• **HOW TO COMPLETE THIS TASK**: The entries below contain a line with "Juli 2024 10:50" and a line with "menyimpan cincin lamaran". Quote exactly those two lines and all lines between them.

• **DATA EXCERPTS**:
################

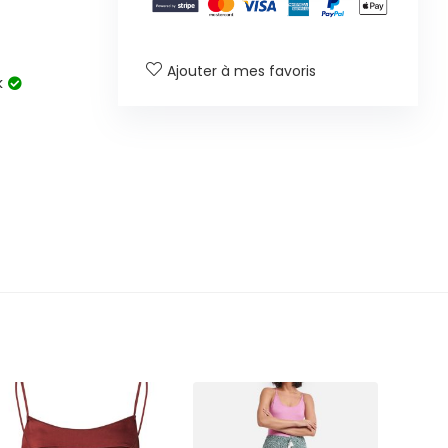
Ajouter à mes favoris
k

################

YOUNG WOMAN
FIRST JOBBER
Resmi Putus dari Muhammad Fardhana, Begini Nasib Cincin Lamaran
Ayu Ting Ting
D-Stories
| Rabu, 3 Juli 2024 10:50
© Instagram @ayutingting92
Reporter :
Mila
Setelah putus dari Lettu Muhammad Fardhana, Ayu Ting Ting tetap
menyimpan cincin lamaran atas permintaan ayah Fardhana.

################

• **RESULT OF THE EXERCISE**:
| Rabu, 3 Juli 2024 10:50
© Instagram @ayutingting92
Reporter :
Mila
Setelah putus dari Lettu Muhammad Fardhana, Ayu Ting Ting tetap
menyimpan cincin lamaran atas permintaan ayah Fardhana.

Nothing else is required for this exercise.